*Problem requirements*.
Show every line of the data that includes the word "inputs".

(Stored items)
::::

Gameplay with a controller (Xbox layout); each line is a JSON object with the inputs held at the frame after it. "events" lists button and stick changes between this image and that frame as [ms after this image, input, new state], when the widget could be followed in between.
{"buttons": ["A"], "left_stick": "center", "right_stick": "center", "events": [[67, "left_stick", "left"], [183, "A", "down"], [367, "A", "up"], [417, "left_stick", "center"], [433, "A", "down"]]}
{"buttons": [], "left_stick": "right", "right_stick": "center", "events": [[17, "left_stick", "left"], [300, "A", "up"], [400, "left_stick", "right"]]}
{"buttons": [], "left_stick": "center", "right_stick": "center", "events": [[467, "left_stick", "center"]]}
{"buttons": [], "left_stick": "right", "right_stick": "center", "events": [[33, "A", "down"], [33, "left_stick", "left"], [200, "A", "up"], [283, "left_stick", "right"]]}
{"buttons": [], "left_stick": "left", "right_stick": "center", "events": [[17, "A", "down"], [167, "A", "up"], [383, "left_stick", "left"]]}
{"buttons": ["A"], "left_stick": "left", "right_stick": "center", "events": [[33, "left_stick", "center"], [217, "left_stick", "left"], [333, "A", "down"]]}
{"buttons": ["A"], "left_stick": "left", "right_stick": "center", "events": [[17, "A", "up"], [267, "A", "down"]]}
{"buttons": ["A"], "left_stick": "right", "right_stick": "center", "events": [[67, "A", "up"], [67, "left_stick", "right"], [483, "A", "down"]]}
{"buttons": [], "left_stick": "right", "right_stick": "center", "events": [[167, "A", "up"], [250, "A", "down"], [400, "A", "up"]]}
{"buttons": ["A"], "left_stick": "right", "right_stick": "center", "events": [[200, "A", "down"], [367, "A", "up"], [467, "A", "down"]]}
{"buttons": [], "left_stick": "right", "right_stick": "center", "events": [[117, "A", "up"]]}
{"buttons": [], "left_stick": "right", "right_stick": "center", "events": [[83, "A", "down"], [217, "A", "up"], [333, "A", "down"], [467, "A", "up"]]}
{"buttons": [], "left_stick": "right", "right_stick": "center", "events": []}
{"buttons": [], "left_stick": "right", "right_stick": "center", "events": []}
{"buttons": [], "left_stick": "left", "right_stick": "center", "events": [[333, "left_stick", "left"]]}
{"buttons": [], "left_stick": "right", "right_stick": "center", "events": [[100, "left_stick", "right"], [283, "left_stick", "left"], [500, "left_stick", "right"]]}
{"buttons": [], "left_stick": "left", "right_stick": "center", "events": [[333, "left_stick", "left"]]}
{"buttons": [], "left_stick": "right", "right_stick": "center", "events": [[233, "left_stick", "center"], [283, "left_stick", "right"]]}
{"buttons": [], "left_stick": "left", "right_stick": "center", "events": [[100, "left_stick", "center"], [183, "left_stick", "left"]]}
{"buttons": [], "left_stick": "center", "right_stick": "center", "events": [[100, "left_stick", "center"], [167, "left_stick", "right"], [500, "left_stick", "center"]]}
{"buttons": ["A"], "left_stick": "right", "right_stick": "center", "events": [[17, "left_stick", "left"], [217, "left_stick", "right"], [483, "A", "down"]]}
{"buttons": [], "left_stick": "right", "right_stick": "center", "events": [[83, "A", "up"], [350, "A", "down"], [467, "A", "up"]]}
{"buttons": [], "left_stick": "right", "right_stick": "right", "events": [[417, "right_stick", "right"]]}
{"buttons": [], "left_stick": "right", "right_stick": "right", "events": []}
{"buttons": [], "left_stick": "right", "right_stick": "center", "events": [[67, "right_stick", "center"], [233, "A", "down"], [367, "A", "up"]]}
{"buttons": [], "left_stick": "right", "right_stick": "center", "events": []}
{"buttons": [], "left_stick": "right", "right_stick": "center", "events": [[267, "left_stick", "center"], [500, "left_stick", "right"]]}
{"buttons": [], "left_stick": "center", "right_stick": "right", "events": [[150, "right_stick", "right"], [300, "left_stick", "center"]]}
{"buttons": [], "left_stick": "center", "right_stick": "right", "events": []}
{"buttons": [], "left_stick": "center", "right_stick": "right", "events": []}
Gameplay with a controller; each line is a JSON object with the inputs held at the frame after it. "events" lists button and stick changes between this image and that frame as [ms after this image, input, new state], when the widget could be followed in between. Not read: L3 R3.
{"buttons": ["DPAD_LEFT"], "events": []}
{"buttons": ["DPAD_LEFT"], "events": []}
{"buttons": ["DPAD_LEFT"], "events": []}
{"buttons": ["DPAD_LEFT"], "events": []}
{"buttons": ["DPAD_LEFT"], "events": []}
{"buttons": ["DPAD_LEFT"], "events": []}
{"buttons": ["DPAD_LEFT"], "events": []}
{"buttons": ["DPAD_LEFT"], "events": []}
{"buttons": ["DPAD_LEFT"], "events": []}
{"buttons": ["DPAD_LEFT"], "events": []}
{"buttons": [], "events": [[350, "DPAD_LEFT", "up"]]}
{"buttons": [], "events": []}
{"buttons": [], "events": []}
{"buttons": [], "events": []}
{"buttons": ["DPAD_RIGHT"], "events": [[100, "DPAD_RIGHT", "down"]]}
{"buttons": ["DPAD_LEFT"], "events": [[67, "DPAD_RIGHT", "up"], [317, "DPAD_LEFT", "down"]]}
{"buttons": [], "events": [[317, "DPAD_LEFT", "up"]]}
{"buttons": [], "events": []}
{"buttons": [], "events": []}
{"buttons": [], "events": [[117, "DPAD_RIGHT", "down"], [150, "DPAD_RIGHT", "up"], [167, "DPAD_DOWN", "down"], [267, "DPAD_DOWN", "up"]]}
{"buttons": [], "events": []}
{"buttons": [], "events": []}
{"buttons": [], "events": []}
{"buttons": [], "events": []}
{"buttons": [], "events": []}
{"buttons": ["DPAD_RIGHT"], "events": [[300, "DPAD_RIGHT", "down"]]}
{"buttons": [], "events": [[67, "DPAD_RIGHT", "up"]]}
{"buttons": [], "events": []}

::::

*Output for this task*.
Gameplay with a controller (Xbox layout); each line is a JSON object with the inputs held at the frame after it. "events" lists button and stick changes between this image and that frame as [ms after this image, input, new state], when the widget could be followed in between.
Gameplay with a controller; each line is a JSON object with the inputs held at the frame after it. "events" lists button and stick changes between this image and that frame as [ms after this image, input, new state], when the widget could be followed in between. Not read: L3 R3.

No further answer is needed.